I will say that this is a very real problem that needs to be addressed. The schools should do everything possible to help these kids get their degree...and they should do so even after they stop playing football if that is necessary. I know we've been doing this a good bit in recent years. I'm not sure how widespread that practice is, but I think it's extremely important.
 

Skeptic

Helluva Engineer
Messages
6,372
What sad about some of this stuff with the graduation rates is how little people know about that. I was at a birthday part once with a lady that was the former director of football operations at UVA. We got into this same discussion and I brought up the issue that half the players don't graduate. She balked and said, "That's ridiculous...what happens to them then?"

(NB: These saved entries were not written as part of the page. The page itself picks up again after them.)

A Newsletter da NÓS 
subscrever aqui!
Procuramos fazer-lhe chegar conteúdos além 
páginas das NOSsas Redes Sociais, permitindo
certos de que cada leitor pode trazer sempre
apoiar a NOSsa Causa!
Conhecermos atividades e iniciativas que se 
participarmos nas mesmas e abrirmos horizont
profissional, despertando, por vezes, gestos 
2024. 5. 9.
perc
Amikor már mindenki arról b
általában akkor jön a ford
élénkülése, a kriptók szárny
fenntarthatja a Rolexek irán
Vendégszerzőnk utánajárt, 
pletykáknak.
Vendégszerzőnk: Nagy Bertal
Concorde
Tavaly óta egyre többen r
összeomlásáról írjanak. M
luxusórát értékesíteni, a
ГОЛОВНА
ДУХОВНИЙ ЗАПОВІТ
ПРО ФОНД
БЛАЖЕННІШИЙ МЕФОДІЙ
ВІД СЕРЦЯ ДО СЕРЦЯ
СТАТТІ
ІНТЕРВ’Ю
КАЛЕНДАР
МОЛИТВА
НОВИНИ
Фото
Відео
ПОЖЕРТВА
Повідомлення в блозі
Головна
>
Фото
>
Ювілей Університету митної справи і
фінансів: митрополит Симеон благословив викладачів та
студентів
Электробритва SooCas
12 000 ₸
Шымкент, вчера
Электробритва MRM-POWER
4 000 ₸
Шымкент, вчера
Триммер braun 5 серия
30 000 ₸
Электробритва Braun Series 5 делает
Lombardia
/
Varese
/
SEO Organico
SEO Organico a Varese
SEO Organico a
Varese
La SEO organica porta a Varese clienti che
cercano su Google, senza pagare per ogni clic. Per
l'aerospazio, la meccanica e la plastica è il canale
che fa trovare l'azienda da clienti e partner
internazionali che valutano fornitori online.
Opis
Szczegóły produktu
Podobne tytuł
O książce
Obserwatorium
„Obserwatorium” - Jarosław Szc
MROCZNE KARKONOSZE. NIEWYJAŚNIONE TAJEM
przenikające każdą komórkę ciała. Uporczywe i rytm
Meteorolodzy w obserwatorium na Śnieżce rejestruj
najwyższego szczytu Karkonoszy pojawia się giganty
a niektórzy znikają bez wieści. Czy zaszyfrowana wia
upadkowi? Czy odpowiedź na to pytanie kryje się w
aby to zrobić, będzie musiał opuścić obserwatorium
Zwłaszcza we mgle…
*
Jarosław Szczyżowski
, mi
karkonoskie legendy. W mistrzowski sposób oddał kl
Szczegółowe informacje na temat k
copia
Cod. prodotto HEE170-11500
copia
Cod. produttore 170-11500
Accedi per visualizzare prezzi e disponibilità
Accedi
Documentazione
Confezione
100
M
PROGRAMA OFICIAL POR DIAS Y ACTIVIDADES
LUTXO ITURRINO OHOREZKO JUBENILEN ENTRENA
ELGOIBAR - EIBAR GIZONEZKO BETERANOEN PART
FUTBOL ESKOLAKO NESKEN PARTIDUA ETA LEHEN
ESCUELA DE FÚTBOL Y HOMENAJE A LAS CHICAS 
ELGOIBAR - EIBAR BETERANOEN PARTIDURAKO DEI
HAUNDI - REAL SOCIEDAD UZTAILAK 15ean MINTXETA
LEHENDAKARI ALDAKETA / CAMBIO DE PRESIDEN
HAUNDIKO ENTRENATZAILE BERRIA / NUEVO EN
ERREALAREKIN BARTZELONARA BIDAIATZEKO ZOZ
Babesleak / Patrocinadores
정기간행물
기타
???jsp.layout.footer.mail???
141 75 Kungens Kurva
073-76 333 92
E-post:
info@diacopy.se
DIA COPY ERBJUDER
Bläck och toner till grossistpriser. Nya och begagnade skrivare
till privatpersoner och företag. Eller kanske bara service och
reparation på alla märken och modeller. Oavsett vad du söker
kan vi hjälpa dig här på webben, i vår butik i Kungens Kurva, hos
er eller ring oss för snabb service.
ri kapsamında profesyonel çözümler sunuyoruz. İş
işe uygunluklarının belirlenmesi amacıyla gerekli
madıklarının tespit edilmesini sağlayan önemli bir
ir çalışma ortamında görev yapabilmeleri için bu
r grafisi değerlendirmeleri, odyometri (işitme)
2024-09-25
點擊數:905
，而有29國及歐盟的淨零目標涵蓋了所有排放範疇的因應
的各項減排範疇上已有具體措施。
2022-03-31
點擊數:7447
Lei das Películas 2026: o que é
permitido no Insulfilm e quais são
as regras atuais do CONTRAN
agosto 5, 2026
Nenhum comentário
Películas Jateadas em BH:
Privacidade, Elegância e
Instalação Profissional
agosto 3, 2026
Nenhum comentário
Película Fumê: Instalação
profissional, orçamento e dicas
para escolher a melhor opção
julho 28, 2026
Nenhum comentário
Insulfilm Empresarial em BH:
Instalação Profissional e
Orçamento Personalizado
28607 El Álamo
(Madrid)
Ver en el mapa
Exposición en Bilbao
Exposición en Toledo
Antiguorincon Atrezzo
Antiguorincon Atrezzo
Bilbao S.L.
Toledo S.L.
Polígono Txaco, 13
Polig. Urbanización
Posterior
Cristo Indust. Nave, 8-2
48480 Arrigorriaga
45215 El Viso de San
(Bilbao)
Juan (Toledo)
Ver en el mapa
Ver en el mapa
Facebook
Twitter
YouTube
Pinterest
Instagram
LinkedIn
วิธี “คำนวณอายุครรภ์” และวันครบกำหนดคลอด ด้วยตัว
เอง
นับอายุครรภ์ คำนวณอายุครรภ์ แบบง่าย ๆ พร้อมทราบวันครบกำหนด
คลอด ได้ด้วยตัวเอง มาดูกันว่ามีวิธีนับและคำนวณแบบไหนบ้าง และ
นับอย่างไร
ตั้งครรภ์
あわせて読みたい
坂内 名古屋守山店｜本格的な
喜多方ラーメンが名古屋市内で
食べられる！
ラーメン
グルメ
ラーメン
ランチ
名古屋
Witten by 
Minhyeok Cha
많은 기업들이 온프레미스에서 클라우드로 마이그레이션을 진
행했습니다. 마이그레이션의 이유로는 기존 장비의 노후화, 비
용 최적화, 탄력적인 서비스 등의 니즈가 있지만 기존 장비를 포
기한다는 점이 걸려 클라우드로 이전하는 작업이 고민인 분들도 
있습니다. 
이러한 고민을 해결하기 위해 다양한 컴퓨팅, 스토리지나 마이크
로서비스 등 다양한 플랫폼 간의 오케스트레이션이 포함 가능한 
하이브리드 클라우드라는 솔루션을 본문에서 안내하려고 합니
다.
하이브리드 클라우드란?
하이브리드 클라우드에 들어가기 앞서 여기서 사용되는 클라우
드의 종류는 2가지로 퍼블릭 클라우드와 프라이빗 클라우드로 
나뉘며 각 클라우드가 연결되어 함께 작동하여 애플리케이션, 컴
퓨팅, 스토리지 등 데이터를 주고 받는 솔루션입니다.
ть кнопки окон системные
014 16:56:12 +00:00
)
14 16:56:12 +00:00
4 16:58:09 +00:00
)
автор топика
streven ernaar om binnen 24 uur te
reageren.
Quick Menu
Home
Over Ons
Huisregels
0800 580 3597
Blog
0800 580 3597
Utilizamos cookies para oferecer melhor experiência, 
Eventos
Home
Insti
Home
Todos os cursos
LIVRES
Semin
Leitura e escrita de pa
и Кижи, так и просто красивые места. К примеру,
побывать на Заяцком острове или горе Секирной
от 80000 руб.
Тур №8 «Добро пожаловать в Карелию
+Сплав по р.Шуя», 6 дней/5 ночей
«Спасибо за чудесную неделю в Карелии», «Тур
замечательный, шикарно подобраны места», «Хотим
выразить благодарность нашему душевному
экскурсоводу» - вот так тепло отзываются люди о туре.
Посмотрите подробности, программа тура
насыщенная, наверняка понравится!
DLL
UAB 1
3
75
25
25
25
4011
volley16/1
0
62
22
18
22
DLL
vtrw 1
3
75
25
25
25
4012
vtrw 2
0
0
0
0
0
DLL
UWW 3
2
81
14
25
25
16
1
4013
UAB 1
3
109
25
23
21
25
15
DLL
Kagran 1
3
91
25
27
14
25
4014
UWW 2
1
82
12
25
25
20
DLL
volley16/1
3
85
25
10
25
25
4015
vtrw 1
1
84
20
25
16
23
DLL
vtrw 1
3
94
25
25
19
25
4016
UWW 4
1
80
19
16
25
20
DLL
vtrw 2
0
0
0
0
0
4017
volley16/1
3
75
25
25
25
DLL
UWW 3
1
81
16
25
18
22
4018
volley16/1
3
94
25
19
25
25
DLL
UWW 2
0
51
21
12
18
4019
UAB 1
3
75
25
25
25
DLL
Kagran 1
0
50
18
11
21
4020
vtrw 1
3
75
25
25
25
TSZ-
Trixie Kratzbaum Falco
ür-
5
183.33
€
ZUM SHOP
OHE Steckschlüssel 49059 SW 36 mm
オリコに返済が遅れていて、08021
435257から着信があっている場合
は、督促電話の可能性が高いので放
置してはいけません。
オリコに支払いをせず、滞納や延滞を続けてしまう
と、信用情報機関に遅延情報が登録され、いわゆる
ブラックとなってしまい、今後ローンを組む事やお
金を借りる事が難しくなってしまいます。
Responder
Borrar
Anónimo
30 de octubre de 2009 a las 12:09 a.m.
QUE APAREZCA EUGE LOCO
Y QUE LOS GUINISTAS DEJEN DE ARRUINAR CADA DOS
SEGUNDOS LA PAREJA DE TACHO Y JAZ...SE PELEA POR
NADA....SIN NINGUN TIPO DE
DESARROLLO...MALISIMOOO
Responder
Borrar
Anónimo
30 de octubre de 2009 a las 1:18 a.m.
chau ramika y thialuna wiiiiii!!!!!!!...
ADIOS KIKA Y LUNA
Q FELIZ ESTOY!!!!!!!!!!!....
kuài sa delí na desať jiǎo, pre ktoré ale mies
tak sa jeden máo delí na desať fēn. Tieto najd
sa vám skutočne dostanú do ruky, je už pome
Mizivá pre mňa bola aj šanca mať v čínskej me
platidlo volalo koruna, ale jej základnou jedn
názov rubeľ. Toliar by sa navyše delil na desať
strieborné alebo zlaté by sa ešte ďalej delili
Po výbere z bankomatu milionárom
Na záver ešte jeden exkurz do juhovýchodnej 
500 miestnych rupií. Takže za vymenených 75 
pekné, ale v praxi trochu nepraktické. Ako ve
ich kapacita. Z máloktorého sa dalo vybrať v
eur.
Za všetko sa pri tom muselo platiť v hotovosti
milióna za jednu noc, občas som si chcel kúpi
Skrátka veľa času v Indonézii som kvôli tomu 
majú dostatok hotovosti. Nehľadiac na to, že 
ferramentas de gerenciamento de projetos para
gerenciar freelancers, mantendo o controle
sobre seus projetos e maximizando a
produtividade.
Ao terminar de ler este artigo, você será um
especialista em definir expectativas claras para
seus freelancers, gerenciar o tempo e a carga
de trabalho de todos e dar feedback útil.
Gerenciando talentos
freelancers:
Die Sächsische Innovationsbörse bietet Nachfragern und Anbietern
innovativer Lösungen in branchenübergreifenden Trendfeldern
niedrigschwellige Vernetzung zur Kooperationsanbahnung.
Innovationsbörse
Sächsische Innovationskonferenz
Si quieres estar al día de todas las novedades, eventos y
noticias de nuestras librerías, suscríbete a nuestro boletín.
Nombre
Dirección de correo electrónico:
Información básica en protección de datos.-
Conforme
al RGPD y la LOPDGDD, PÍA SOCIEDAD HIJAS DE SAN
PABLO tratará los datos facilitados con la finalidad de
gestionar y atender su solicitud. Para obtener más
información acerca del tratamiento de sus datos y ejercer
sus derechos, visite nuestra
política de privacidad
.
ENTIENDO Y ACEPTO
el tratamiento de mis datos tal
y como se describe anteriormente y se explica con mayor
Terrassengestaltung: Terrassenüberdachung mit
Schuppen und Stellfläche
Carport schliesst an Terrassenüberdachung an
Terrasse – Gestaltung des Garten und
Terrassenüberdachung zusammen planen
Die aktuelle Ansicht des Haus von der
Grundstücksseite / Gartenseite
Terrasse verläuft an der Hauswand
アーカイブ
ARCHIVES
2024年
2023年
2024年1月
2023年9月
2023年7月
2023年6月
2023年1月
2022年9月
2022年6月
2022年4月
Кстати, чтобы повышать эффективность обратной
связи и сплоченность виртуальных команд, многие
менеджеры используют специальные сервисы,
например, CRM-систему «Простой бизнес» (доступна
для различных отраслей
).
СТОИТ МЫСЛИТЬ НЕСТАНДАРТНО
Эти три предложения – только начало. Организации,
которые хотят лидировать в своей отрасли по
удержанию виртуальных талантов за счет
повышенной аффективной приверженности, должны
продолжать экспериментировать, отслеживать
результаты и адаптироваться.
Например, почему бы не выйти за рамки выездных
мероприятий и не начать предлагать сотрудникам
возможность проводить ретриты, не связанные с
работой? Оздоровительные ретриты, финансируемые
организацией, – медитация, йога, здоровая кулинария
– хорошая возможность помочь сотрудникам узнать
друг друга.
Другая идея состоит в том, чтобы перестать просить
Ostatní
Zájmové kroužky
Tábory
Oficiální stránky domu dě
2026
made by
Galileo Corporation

I will say that this is a very real problem that needs to be addressed. The schools should do everything possible to help these kids get their degree...and they should do so even after they stop playing football if that is necessary. I know we've been doing this a good bit in recent years. I'm not sure how widespread that practice is, but I think it's extremely important.
Is that not graduate, as in ever or not in four years, as is now more typical than not, or not from their first school? I don't follow all those numbers but I do know that the odds weigh against a student graduating from the first school he or she attended, and an enormous number of them take five years or more ... despite all kinds of opportunities for early college courses that would shorten the term. (I'm not even talking about the fraud of online "learning" which universities accept and now are complicit in as money makers. Bet a lot of gifted students "graduated" others from college five or six times in the space of time it took for their degree.

The NCAA in terms of athletics is complicit as well, as are the college officials and trustees who accept and encourage the "one and done" concept just to compete nationally. But it is not even that. It is one semester and done, as the athletes hit classes just enough to stay eligible the second semester and then quit class altogether. I read of one ACC basketball player who was in school three years and did not know where the library was.